Described as a three year old model in good working condition, this just achieved £173 plus a tenner delivery. No original box. http://www.ebay.co.uk/itm/262658196392?ul_noapp=true

Either it was expensive (compared to a £235 retail cost) OR mine went too cheap at £100 plus the cost of UPS courier (which I think was around ten or twelve quid).

I reckoned that a bit under half price for mine was fair (although I did spend £42 on new burrs...so that upped the loss somewhat) ...but I used it every day for over six years and got much enjoyment from it, so I thought it a fair deal all round and aren't complaining. Mine did have the (now unobtainable in the UK) Click-Clack lid on it though...a worthy addition which revolutionized the clearance of superluous grinds from the innards.

Do others think the buyer of the Ebay one would have been better to spend the extra £62 and get a new one? Or was it still a bargain?


----------



## Mrboots2u (May 10, 2013)

£100 is about going price on here , on Bay you may get lucky as people aren't always up on what you can get for your money


----------



## Jumbo Ratty (Jan 12, 2015)

DevonStan said:


> Described as a three year old model in good working condition, this just achieved £173 plus a tenner delivery. No original box.
> 
> Either it was expensive (compared to a £235 retail cost) OR mine went too cheap at £100 plus the cost of UPS courier (which I think was around ten or twelve quid)


.

Id say it was a combination of the two.

Plus, it was an auction, not a sale. Looking at the way the bidding went it seems a couple of people really wanted it, which pushed the end price paid up.

On the valuation thread you started for the rocky grinder the only person who offered a valuation seemed to have got it spot on

"100-150 might get a better audience on eBay though"



DevonStan said:


> Do others think the buyer of the Ebay one would have been better to spend the extra £62 and get a new one?
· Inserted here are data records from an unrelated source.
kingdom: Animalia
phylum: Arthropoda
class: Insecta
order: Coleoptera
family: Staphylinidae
Or was it still a bargain?


Yes, if it was me a saving of £63 wouldnt have enticed me to buy it 2nd hand.

In no way would i consider the buyer got a bargain, quite the opposite. The seller must be delighted it achieved such a figure.


----------



## DevonStan (Sep 19, 2016)

I think you're spot on with your thoughts there, JR. It should have been advertised at £125or a shade more.
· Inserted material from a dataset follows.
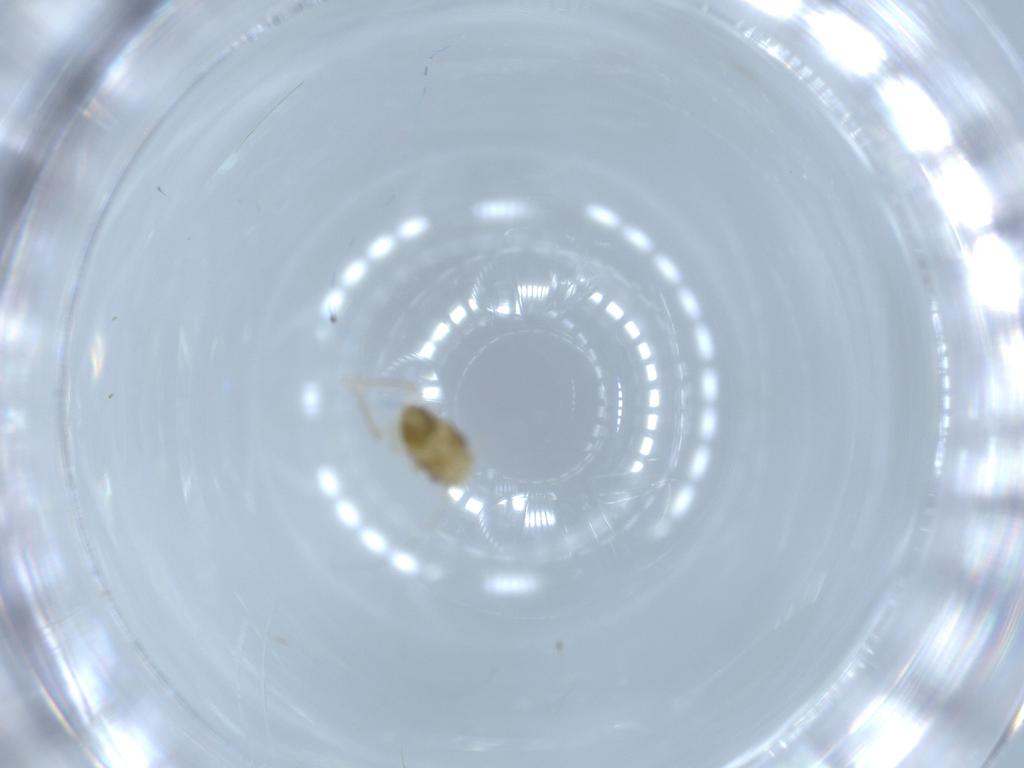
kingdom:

But, it went quite quickly and the courier collection was painless (Hope it's arrived by now) and at least I know I didn't rip a fellow forum member off and I hope the new user gets much good use from it.


----------



## heppy9979 (Oct 14, 2016)

They probably listed it starting at 99p.....that always gets the punters giddy on ebay


----------



## DevonStan (Sep 19, 2016)

They did.


----------